Verdi- La Traviata – « Opera a Palazzo » – Paris- Fondation Dosne-Thiers
La Traviata (version abrégé pour 3 solistes et 3 instrumentistes)
Violetta Valéry : Armelle Khourdoïan
Alfredo Germont : Christophe Poncet de Solages
Giorgio Germont : Jiwon Song
Paris, Fondation Dosne-Thiers, le 8 juin 2021 (générale)
En janvier 1986, le Tout-Paris s’est réuni au Palais Garnier pour assister en habits d’époque à la première de La Traviata mise en scène par Franco Zeffirelli. Tout avait fort bien commencé mais s’est bien mal fini à cause d’un ingrédient avarié servi lors du souper de gala.
Avec Opera a Palazzo, c »est l’inverse qui s’est produit d’une certaine manière. En effet, Emilie Rose Bry qui devait incarner le rôle-titre s’étant retrouvée privée de registre aigu très peu de temps avant cette générale tout aurait pu être compromis si Armelle Khourdoïan n’avait sauvé la représentation et bien mieux que cela, en fait.

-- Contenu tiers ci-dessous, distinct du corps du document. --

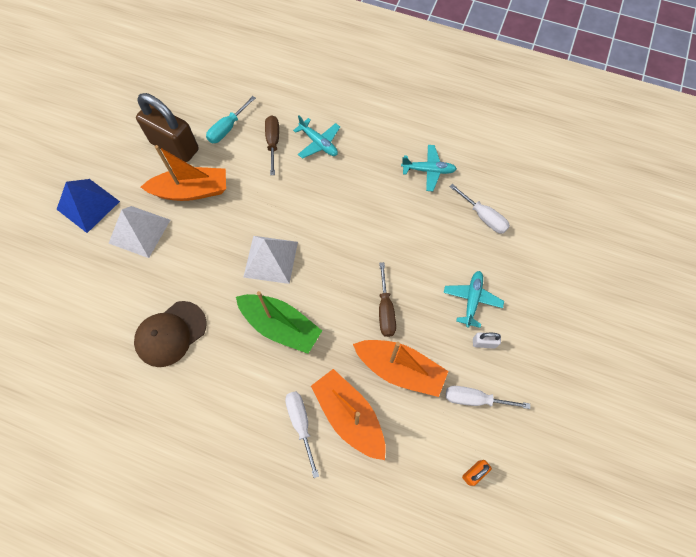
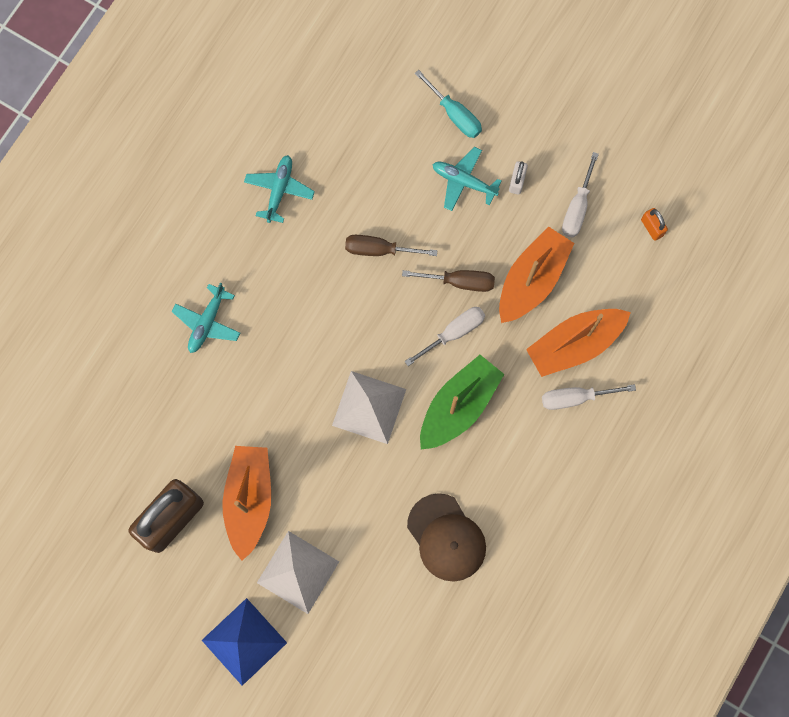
camera: 80 degrees left, 10 degrees up
(227, 128) = (156, 443): turquoise screwdriver -> turquoise screwdriver (454, 114)
(273, 143) = (194, 383): brown screwdriver -> brown screwdriver (379, 250)
(318, 143) = (207, 322): turquoise plane -> turquoise plane turned 150 degrees clockwise
(483, 217) = (358, 140): white screwdriver -> white screwdriver (453, 333)

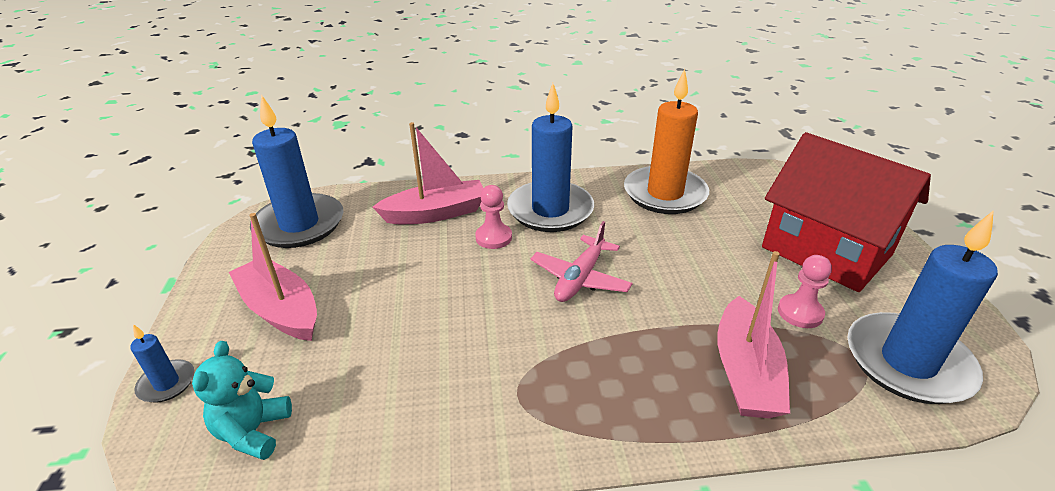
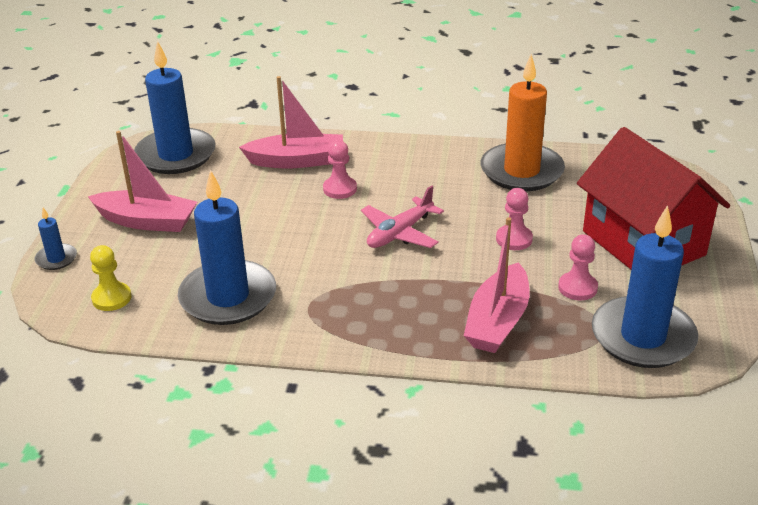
camera: 15 degrees right, 0 degrees up
(253, 431) = (111, 298): turquoise teddy bear -> yellow pawn
(281, 310) = (146, 221): pink boat -> pink boat turned 135 degrees clockwise
(550, 210) = (402, 172): blue candle -> blue candle (228, 297)
(701, 266) = (514, 239): none -> pink pawn

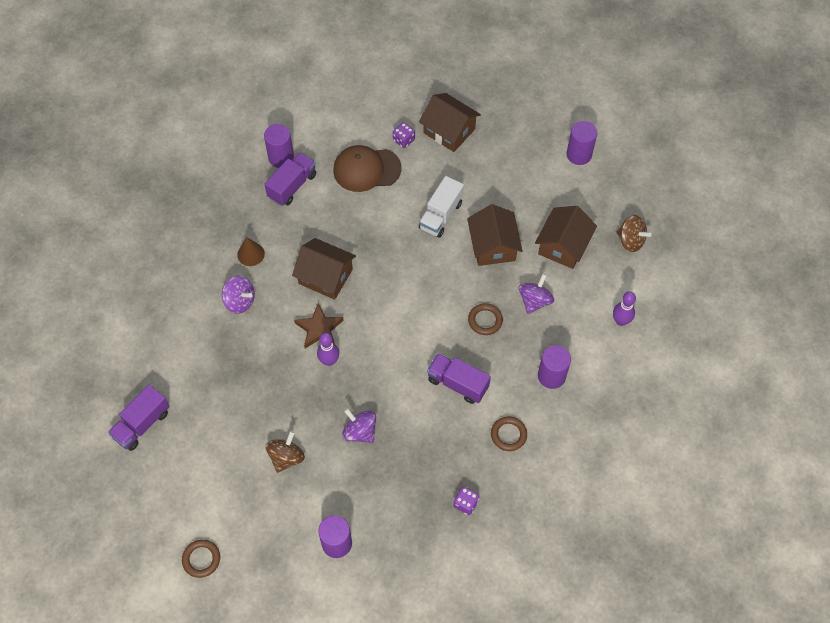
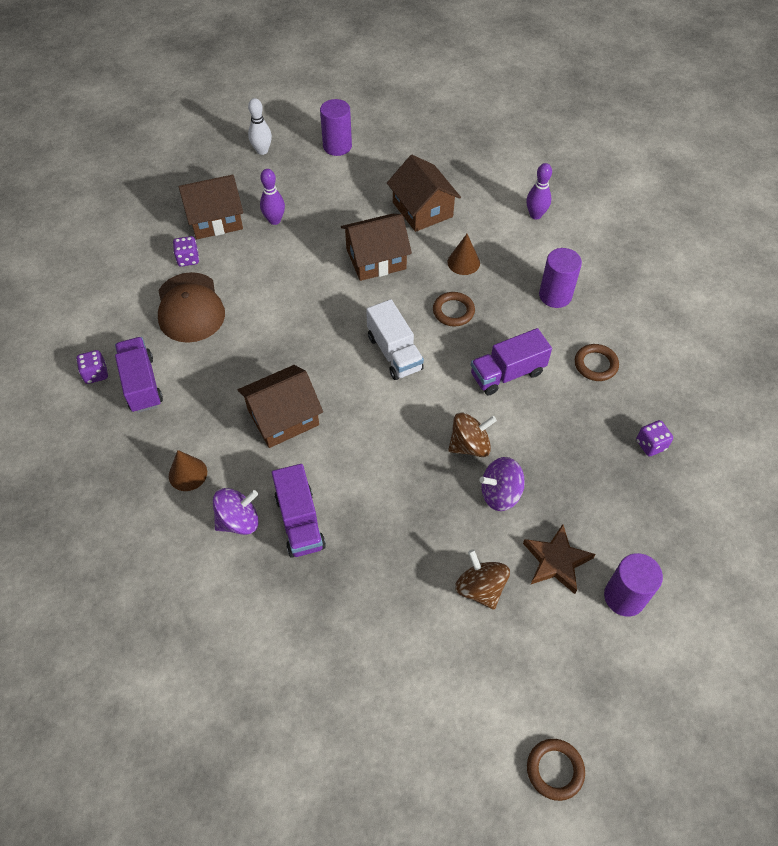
camera: 55 degrees left, 5 degrees down
(142, 424) = (314, 736): purple truck -> purple truck (300, 521)
(281, 157) = (96, 374): purple cylinder -> purple dice
(319, 329) = (342, 460): brown star -> brown star (556, 561)
(329, 361) = (390, 473): purple bowling pin -> purple bowling pin (274, 220)
(366, 169) = (190, 308): brown cap -> brown cap turned 45 degrees counterclockwise
(441, 215) = (304, 279): white truck -> white truck (394, 353)
(493, 246) = (376, 259): brown house -> brown house turned 45 degrees counterclockwise
(534, 113) = (262, 151): none -> white bowling pin
(534, 301) = (463, 262): purple spinning top -> brown cone
(630, 241) = (459, 163): brown spinning top -> brown spinning top (470, 445)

Revenons un instant sur le concept, nouveau en France, mais initié à Venise sous le nom de Musica a Palazzo depuis plus dix ans. Il s’agit d' »opéras immersifs » proposés en version réduite (en durée et en nombre d’instrumentistes) dans des palais ou hôtels particuliers où le public (très réduit aussi, jauge sanitaire ou pas) déambule au fil de l’action dans les splendeurs du lieu de prestige et se retrouve au plus près des artistes, les yeux dans les yeux en fait, avec lesquels il finit la soirée lors d’un cocktail déployé dans le parc.

Parfois lors d’une générale, on déplore que les solistes ne chantent pas à pleine voix. Ici on éprouve le sentiment inverse. Les trois solistes, portés par l’intensité de leur rôle, donnent trop de décibels ce qui dans le cadre des deux salons où se déroule l’action nuit au sentiment d’intimité renforcée qui sous-tend ce pari artistique. Ce qui devrait nous donner l »illusion de n’être dit que pour nous est en réalité projeté comme dans l’espace coutumier d’une salle, fût-elle une bonbonnière, alors que nous ne sommes qu’à une dizaine de centimètres des chanteurs et, qu »assis au premier rang, j’ai même pu voir très distinctement la glotte en action de Violetta au moment-même de son mi bémol.
L’illusion immersive souhaitée est aussi un tantinet brouillée par le reflet des spectateurs en tenue d’aujourd’hui dans les glaces qui ornent le salon Thiers qu’on aurait aimé éclairé à la bougie.

Pour autant je suis persuadé que le public concerné sera ravi de sa soirée car le cadre est sublime et tout à fait idoine par rapport au livret, les costumes du célèbre Atelier vénitien Nicolao font leur effet, le champagne servi s’avère délicieux et rare et que la distribution réunie par notre très distingué collègue Hugues Rameau-Crays est tout à fait intéressante.
Armelle Khourdoïan, qui avait chanté la veille ce rôle éprouvant, a relevé le défi du remplacement au pied levé avec brio. Elle possède beaucoup d’atouts pour incarner si jeune encore Violetta : voix prenante et très maîtrisée, physique proprement XIXième siècle, tempérament dramatique de haut voltage. Il lui reste à savoir doser ses effets et à épurer son jeu surtout dans cette configuration si singulière et insolite.
Christophe Poncet de Solages dessine un ardent Alfredo, aux phrasés incisifs, au style probe et à la noble prestance tandis que Jiwon Song (quel nom prédestiné !), à la voix puissante, corsée et gorgée d’harmoniques doit gagner en subtilité comme en présence scénique et polir son émission.
Un chef d’orchestre fameux est annoncé bientôt qui fera sans doute revivre le concept hors de notre capitale alors que les organisateurs songent à donner aussi à ce projet très prometteur une dimension sociale.
Jérôme Pesqué
PS : Cette Traviata est donnée tous les jeudis et vendredis de juin, le samedi 26 juin, les 1, 2, 8 et 9 juillet 2021 à 19h30.